Потребность в глянце есть стремление к идеалу, и это стремление эксплуатируется рекламной индустрией. Татьяна Москвина однажды заметила, что мы покупаем не кремы, а мечты, расфасованные в баночки. Никто не требует от глянца правды. Глянец — ложь по определению. Точнее говоря, глянец есть проект идеального мира. Мира, населенного прекрасными юными женщинами сорок второго размера и мужчинами с выпуклой косой мышцей живота. Мира, наполненного вещами и продуктами, которые дарят неувядающую красоту и вечную молодость. Одни скажут, что такой дивный новый мир им противен, другие скажут, что иного идеала и не надо. Других — больше.

Дополнительный аргумент. Глянец делается хорошими художниками и в лучших своих проявлениях поднимается до большого искусства — например, во многих легендарных фотосессиях Vogue. Именно на фото, на чувственных зрительных образах стоит глянец, потому что мир этот должен быть сексуальным и осязаемым — ведь читатель должен захотеть обладать тем, что видит. No picture — no text, говорят глянцевые проектировщики. И они правы.

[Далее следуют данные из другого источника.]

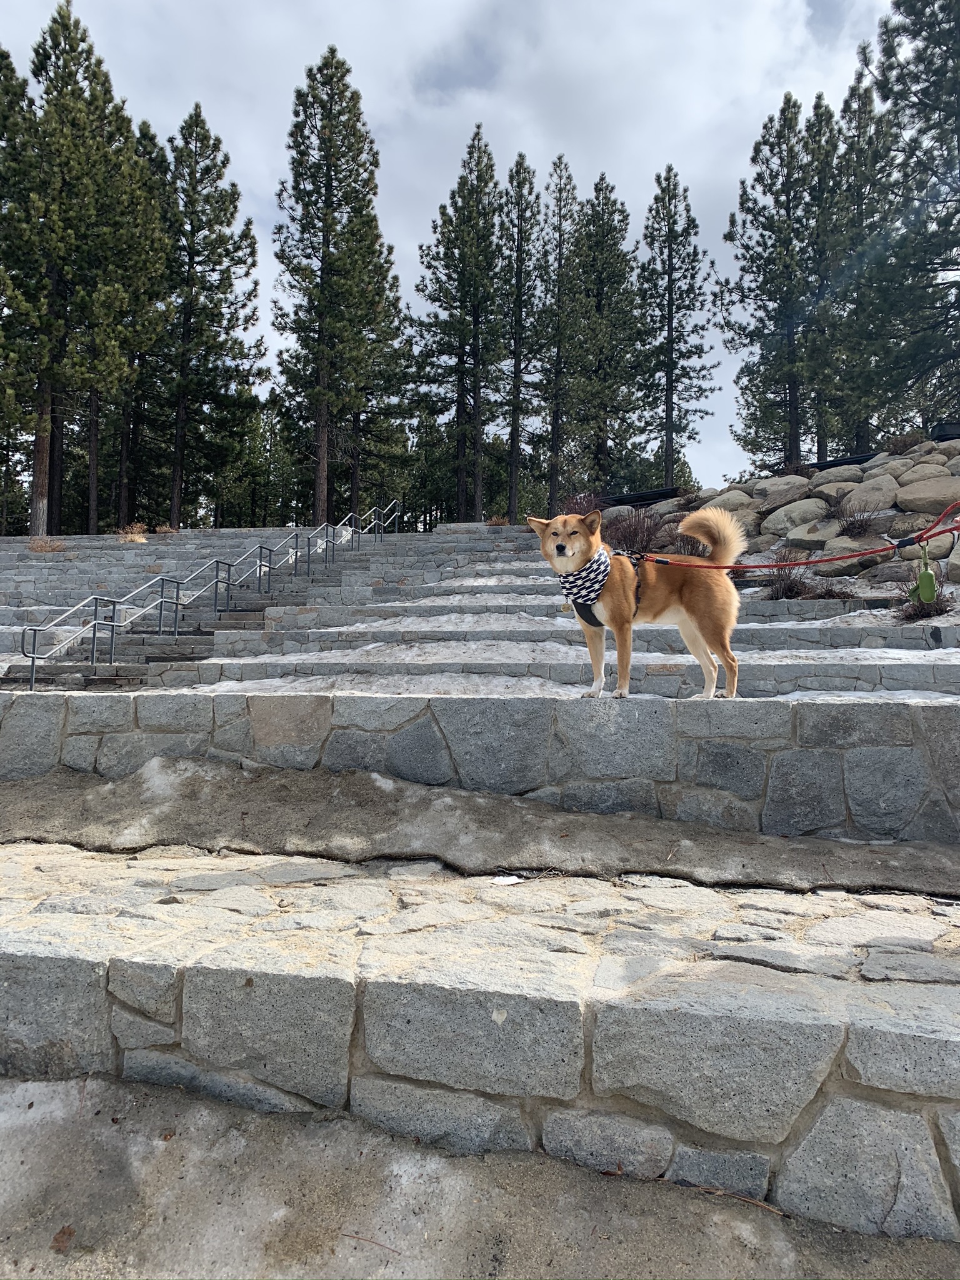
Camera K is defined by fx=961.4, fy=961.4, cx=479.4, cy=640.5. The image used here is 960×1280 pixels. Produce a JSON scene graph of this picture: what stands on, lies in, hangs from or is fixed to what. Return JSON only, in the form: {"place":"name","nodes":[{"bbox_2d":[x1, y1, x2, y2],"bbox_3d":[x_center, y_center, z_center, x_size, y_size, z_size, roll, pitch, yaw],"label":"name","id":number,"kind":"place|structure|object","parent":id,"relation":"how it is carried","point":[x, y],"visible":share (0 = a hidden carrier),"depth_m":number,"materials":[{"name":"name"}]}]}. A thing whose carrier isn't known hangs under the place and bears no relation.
{"place":"outdoors","nodes":[
{"label":"outdoors","id":0,"kind":"place"},
{"bbox_2d":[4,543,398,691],"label":"stone staircase","id":1,"kind":"structure","parent":0,"point":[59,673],"depth_m":11.37,"materials":[{"name":"grey stone"}]},
{"bbox_2d":[18,506,401,686],"bbox_3d":[-3.273,-1.376,14.063,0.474,4.304,9.309,0,-1,8],"label":"metal railing","id":2,"kind":"object","parent":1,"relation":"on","point":[32,668],"visible":0.92,"depth_m":12.47,"materials":[{"name":"silver metal"}]},
{"bbox_2d":[0,0,894,503],"label":"sky","id":3,"kind":"structure","parent":0,"point":[259,173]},
{"bbox_2d":[0,520,959,698],"label":"stone terrace","id":4,"kind":"structure","parent":0,"point":[67,563],"materials":[{"name":"grey stone"}]},
{"bbox_2d":[26,535,64,552],"bbox_3d":[-9.293,-2.030,20.560,1.118,0.488,1.131,0,-1,8],"label":"dry shrub","id":5,"kind":"object","parent":4,"relation":"on","point":[38,547],"visible":0.68,"depth_m":20.50,"materials":[{"name":"brown plant"}]},
{"bbox_2d":[117,522,149,541],"bbox_3d":[-8.403,-2.566,23.235,1.014,0.564,1.037,0,-1,8],"label":"dry shrub","id":6,"kind":"object","parent":4,"relation":"on","point":[135,539],"visible":0.61,"depth_m":23.16,"materials":[{"name":"plant"}]},
{"bbox_2d":[151,523,177,533],"bbox_3d":[-8.141,-2.817,24.853,0.859,0.443,0.877,0,-1,8],"label":"dry shrub","id":7,"kind":"object","parent":4,"relation":"on","point":[162,528],"visible":0.61,"depth_m":24.80,"materials":[{"name":"brown plant"}]},
{"bbox_2d":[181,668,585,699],"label":"snow patch","id":8,"kind":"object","parent":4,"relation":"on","point":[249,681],"visible":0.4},
{"bbox_2d":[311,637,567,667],"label":"snow patch","id":9,"kind":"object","parent":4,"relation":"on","point":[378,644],"visible":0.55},
{"bbox_2d":[484,513,509,526],"bbox_3d":[0.439,-2.816,23.075,0.815,0.451,0.837,0,-1,8],"label":"shrub","id":10,"kind":"object","parent":4,"relation":"on","point":[494,520],"visible":0.65,"depth_m":23.01,"materials":[{"name":"plant"}]},
{"bbox_2d":[602,506,675,554],"bbox_3d":[2.117,-1.372,12.916,1.378,0.844,1.394,0,-1,8],"label":"shrub","id":11,"kind":"object","parent":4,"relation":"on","point":[644,547],"visible":0.69,"depth_m":12.78,"materials":[{"name":"brown plant"}]},
{"bbox_2d":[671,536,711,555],"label":"shrub","id":12,"kind":"object","parent":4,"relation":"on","point":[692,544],"visible":0.48,"depth_m":10.91,"materials":[{"name":"plant"}]},
{"bbox_2d":[762,553,814,599],"bbox_3d":[3.419,-0.683,10.565,0.732,0.561,0.751,0,-1,8],"label":"shrub","id":13,"kind":"object","parent":4,"relation":"on","point":[787,595],"visible":0.7,"depth_m":10.50,"materials":[{"name":"brown plant"}]},
{"bbox_2d":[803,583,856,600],"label":"shrub","id":14,"kind":"object","parent":4,"relation":"on","point":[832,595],"visible":0.6,"depth_m":10.08,"materials":[{"name":"brown plant"}]},
{"bbox_2d":[812,554,868,578],"bbox_3d":[4.120,-0.794,10.912,0.599,0.363,0.604,1,-1,-23],"label":"rock","id":15,"kind":"object","parent":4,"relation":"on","point":[840,571],"visible":0.75,"depth_m":10.69,"materials":[{"name":"stone"}]},
{"bbox_2d":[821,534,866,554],"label":"rock","id":16,"kind":"object","parent":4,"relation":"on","point":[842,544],"visible":0.71,"depth_m":11.88,"materials":[{"name":"grey stone"}]},
{"bbox_2d":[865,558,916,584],"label":"rock","id":17,"kind":"object","parent":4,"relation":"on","point":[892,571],"visible":0.7,"depth_m":9.91,"materials":[{"name":"grey stone"}]},
{"bbox_2d":[895,582,954,621],"bbox_3d":[3.883,-0.312,8.395,0.633,0.401,0.693,0,-1,8],"label":"shrub","id":18,"kind":"object","parent":4,"relation":"on","point":[940,609],"visible":0.57,"depth_m":8.33,"materials":[{"name":"plant"}]},
{"bbox_2d":[0,1071,959,1279],"label":"ground","id":19,"kind":"structure","parent":0,"point":[40,1085],"materials":[{"name":"grey"}]},
{"bbox_2d":[49,1225,76,1252],"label":"dry leaf","id":20,"kind":"object","parent":19,"relation":"on","point":[64,1232],"visible":0.87,"depth_m":2.17,"materials":[{"name":"brown"}]},
{"bbox_2d":[341,1231,404,1255],"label":"twig","id":21,"kind":"object","parent":19,"relation":"on","point":[349,1235],"visible":0.96,"depth_m":2.21,"materials":[{"name":"brown wood"}]},
{"bbox_2d":[686,1182,786,1215],"bbox_3d":[0.625,1.374,2.382,0.290,0.021,0.042,0,-1,19],"label":"twig","id":22,"kind":"object","parent":19,"relation":"on","point":[771,1208],"visible":0.86,"depth_m":2.37,"materials":[{"name":"brown wood"}]},
{"bbox_2d":[0,690,959,840],"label":"stone wall","id":23,"kind":"structure","parent":0,"point":[924,711],"depth_m":5.03,"materials":[{"name":"grey stone"}]},
{"bbox_2d":[530,500,742,702],"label":"dog","id":24,"kind":"object","parent":23,"relation":"on","point":[687,606],"visible":0.95,"depth_m":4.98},
{"bbox_2d":[554,546,613,618],"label":"bandana","id":25,"kind":"object","parent":24,"relation":"on","point":[602,565],"visible":0.78,"depth_m":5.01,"materials":[{"name":"fabric"}]},
{"bbox_2d":[572,551,639,628],"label":"dog harness","id":26,"kind":"object","parent":24,"relation":"on","point":[586,609],"visible":0.46,"depth_m":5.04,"materials":[{"name":"black fabric"}]},
{"bbox_2d":[615,499,959,570],"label":"leash","id":27,"kind":"object","parent":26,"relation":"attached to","point":[771,565],"visible":0.99,"depth_m":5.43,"materials":[{"name":"red fabric"}]},
{"bbox_2d":[908,540,938,605],"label":"waste bag","id":28,"kind":"object","parent":27,"relation":"hanging from","point":[929,576],"visible":0.91,"depth_m":5.37,"materials":[{"name":"green plastic"}]},
{"bbox_2d":[0,763,959,896],"label":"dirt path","id":29,"kind":"structure","parent":0,"point":[51,786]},
{"bbox_2d":[0,841,959,1240],"label":"stone terrace","id":30,"kind":"structure","parent":0,"point":[120,980],"materials":[{"name":"grey stone"}]},
{"bbox_2d":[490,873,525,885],"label":"white debris","id":31,"kind":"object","parent":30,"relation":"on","point":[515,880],"visible":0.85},
{"bbox_2d":[603,442,959,593],"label":"pile","id":32,"kind":"structure","parent":0,"point":[955,466],"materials":[{"name":"stone"}]},
{"bbox_2d":[601,486,680,507],"bbox_3d":[2.842,-2.427,17.330,0.885,0.376,1.455,1,-2,-43],"label":"black pipe","id":33,"kind":"object","parent":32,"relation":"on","point":[650,495],"visible":0.45,"depth_m":17.02,"materials":[{"name":"black"}]},
{"bbox_2d":[702,489,761,519],"bbox_3d":[3.838,-1.968,14.533,0.925,0.594,0.966,1,-1,-33],"label":"boulder","id":34,"kind":"object","parent":32,"relation":"on","point":[731,501],"visible":0.5,"depth_m":14.24,"materials":[{"name":"grey stone"}]},
{"bbox_2d":[750,478,811,511],"bbox_3d":[4.611,-2.127,14.638,0.935,0.590,0.959,1,-1,-31],"label":"boulder","id":35,"kind":"object","parent":32,"relation":"on","point":[774,495],"visible":0.76,"depth_m":14.34,"materials":[{"name":"grey stone"}]},
{"bbox_2d":[762,498,825,531],"bbox_3d":[4.480,-1.697,13.488,0.917,0.567,0.923,1,-1,-29],"label":"boulder","id":36,"kind":"object","parent":32,"relation":"on","point":[782,517],"visible":0.89,"depth_m":13.22,"materials":[{"name":"grey stone"}]},
{"bbox_2d":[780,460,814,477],"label":"shrub","id":37,"kind":"object","parent":32,"relation":"on","point":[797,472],"visible":0.56,"depth_m":16.18,"materials":[{"name":"plant"}]},
{"bbox_2d":[785,520,842,548],"bbox_3d":[4.438,-1.323,12.542,0.746,0.473,0.793,1,-2,-37],"label":"boulder","id":38,"kind":"object","parent":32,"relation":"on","point":[808,539],"visible":0.83,"depth_m":12.31,"materials":[{"name":"stone"}]},
{"bbox_2d":[808,471,861,495],"bbox_3d":[5.197,-2.151,13.898,0.792,0.526,0.826,1,-1,-27],"label":"boulder","id":39,"kind":"object","parent":32,"relation":"on","point":[829,485],"visible":0.63,"depth_m":13.66,"materials":[{"name":"grey stone"}]},
{"bbox_2d":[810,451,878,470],"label":"black pipe","id":40,"kind":"object","parent":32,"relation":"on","point":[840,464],"visible":0.27,"depth_m":16.43,"materials":[{"name":"black"}]},
{"bbox_2d":[833,503,879,538],"bbox_3d":[4.793,-1.501,12.242,0.756,0.558,0.747,0,-1,19],"label":"shrub","id":41,"kind":"object","parent":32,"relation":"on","point":[860,525],"visible":0.89,"depth_m":12.17,"materials":[{"name":"brown plant"}]},
{"bbox_2d":[843,475,899,510],"bbox_3d":[5.344,-1.895,12.836,0.829,0.572,0.892,1,-2,-38],"label":"boulder","id":42,"kind":"object","parent":32,"relation":"on","point":[866,487],"visible":0.73,"depth_m":12.61,"materials":[{"name":"grey stone"}]},
{"bbox_2d":[884,430,929,454],"bbox_3d":[6.678,-3.019,15.036,0.780,0.508,0.787,0,-1,8],"label":"shrub","id":43,"kind":"object","parent":32,"relation":"on","point":[905,442],"visible":0.6,"depth_m":14.96,"materials":[{"name":"plant"}]},
{"bbox_2d":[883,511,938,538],"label":"boulder","id":44,"kind":"object","parent":32,"relation":"on","point":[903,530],"visible":0.63,"depth_m":11.18,"materials":[{"name":"stone"}]},
{"bbox_2d":[896,457,954,488],"bbox_3d":[6.158,-2.159,12.943,1.003,0.513,0.918,-1,-2,43],"label":"boulder","id":45,"kind":"object","parent":32,"relation":"on","point":[919,469],"visible":0.67,"depth_m":12.76,"materials":[{"name":"grey stone"}]},
{"bbox_2d":[894,475,959,515],"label":"boulder","id":46,"kind":"object","parent":32,"relation":"on","point":[942,493],"visible":0.92,"depth_m":11.97,"materials":[{"name":"stone"}]},
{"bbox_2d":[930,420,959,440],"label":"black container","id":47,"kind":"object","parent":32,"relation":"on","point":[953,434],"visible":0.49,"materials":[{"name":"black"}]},
{"label":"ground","id":48,"kind":"structure","parent":0},
{"bbox_2d":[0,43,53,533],"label":"pine tree","id":49,"kind":"object","parent":48,"relation":"on","point":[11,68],"visible":0.84,"depth_m":26.91,"materials":[{"name":"green plant"}]},
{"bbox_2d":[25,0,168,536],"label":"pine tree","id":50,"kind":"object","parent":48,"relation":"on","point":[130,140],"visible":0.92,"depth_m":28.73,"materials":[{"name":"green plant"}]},
{"bbox_2d":[105,111,171,528],"bbox_3d":[-13.091,-11.313,35.586,4.158,15.790,4.160,0,-1,8],"label":"pine tree","id":51,"kind":"object","parent":48,"relation":"on","point":[143,135],"visible":0.58,"depth_m":35.45,"materials":[{"name":"green plant"}]},
{"bbox_2d":[159,101,263,528],"bbox_3d":[-10.830,-11.456,36.353,5.054,16.790,4.994,0,-1,30],"label":"pine tree","id":52,"kind":"object","parent":48,"relation":"on","point":[212,243],"visible":0.92,"depth_m":35.86,"materials":[{"name":"green plant"}]},
{"bbox_2d":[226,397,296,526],"label":"pine tree","id":53,"kind":"object","parent":48,"relation":"on","point":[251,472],"visible":0.66,"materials":[{"name":"plant"}]},
{"bbox_2d":[270,41,403,530],"bbox_3d":[-5.190,-11.555,34.339,4.957,18.553,5.008,0,-1,30],"label":"pine tree","id":54,"kind":"object","parent":48,"relation":"on","point":[330,109],"visible":0.99,"depth_m":33.68,"materials":[{"name":"green plant"}]},
{"bbox_2d":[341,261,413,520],"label":"tree","id":55,"kind":"object","parent":48,"relation":"on","point":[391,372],"visible":0.62,"depth_m":39.26,"materials":[{"name":"green plant"}]},
{"bbox_2d":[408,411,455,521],"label":"pine tree","id":56,"kind":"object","parent":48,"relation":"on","point":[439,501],"visible":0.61,"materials":[{"name":"green plant"}]},
{"bbox_2d":[416,123,504,525],"bbox_3d":[-0.513,-11.416,37.736,4.230,16.790,4.325,0,-1,21],"label":"pine tree","id":57,"kind":"object","parent":48,"relation":"on","point":[478,160],"visible":0.97,"depth_m":37.25,"materials":[{"name":"green plant"}]},
{"bbox_2d":[497,152,543,523],"bbox_3d":[1.512,-11.354,38.489,3.017,16.240,3.128,0,-1,8],"label":"pine tree","id":58,"kind":"object","parent":48,"relation":"on","point":[512,504],"visible":0.89,"depth_m":38.20,"materials":[{"name":"green plant"}]},
{"bbox_2d":[534,154,579,514],"bbox_3d":[3.177,-11.524,39.522,3.092,16.715,3.209,0,-1,8],"label":"pine tree","id":59,"kind":"object","parent":48,"relation":"on","point":[560,192],"visible":0.86,"depth_m":39.20,"materials":[{"name":"green plant"}]},
{"bbox_2d":[557,490,606,517],"bbox_3d":[1.889,-2.314,17.678,1.183,0.880,1.305,0,-1,8],"label":"shrub","id":60,"kind":"object","parent":48,"relation":"on","point":[576,504],"visible":0.46,"depth_m":17.60,"materials":[{"name":"red plant"}]},
{"bbox_2d":[565,169,647,496],"bbox_3d":[4.859,-11.006,38.625,4.138,15.355,4.207,0,-1,8],"label":"pine tree","id":61,"kind":"object","parent":48,"relation":"on","point":[629,318],"visible":0.94,"depth_m":38.08,"materials":[{"name":"green plant"}]},
{"bbox_2d":[636,165,716,490],"bbox_3d":[7.686,-11.399,39.027,3.934,15.437,3.981,0,-1,23],"label":"pine tree","id":62,"kind":"object","parent":48,"relation":"on","point":[670,380],"visible":0.96,"depth_m":38.68,"materials":[{"name":"green plant"}]},
{"bbox_2d":[722,92,827,470],"bbox_3d":[9.878,-10.568,31.289,3.895,13.697,3.832,1,-2,-42],"label":"pine tree","id":63,"kind":"object","parent":48,"relation":"on","point":[747,248],"visible":0.97,"depth_m":30.83,"materials":[{"name":"green plant"}]},
{"bbox_2d":[804,95,846,457],"bbox_3d":[11.804,-11.293,32.672,3.159,13.974,3.219,0,-1,8],"label":"pine tree","id":64,"kind":"object","parent":48,"relation":"on","point":[829,117],"visible":0.57,"depth_m":32.28,"materials":[{"name":"green plant"}]},
{"bbox_2d":[821,59,897,452],"bbox_3d":[11.485,-10.596,29.182,3.459,13.260,3.550,0,-1,8],"label":"pine tree","id":65,"kind":"object","parent":48,"relation":"on","point":[855,87],"visible":0.71,"depth_m":28.78,"materials":[{"name":"plant"}]},
{"bbox_2d":[858,0,959,433],"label":"pine tree","id":66,"kind":"object","parent":48,"relation":"on","point":[884,98],"visible":0.98,"depth_m":21.11,"materials":[{"name":"green plant"}]}
]}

При своей изначальной лукавости глянец по-своему бесхитростен, равен сам себе. В нем нет подтекстов. Смысл хорошего глянца должен быть понятен без слов, текст не должен расходиться с картинкой, а должен лишь аккомпанировать ей. Глянец нельзя судить, как судят наши критики — к нему нельзя подходить как к литературе. Когда вспоминают Набокова, писавшего для Playboy, или Сьюзан Зонтаг, писавшую для Vogue, забывают, что их звали как экспертов в профильные журналы — одного как порнографа-педофила, другую как специалиста по бабьему уму. Хичкок говорил, что «фильм — это кусок торта». Тут важно слово «кусок». Глянцевый журнал — только кусок огромного торта-проекта.

Сейчас, когда проектом стали называть не замысел, но и готовый фильм, выставку, книгу, пример глянца позволяет легко понять разницу между проектом и не-проектом.

Почему, например, фильм «Ночной Дозор» — это проект, а фильм Киры Муратовой «Настройщик» — это просто фильм? Почему романы Акунина — это проекты, а романы Улицкой — это романы? Значит ли это, что проект — это то, что требует дополнительных объяснений? То, во что вовлечено множество людей? То, чему должна быть предпослана программа? Совсем не обязательно. Значит это только одно: и приключения Фандорина, и бегающие по экрану человеколюбивые упыри имеют определенные экономические цели и ясные критерии удачи, выраженные в цифрах.

Возможно, впрочем, что когда-нибудь проектом будут называть все очень большое и амбициозное. Но я верю, что до издания проекта Льва Толстого «Война и мир» дело дойдет еще не скоро.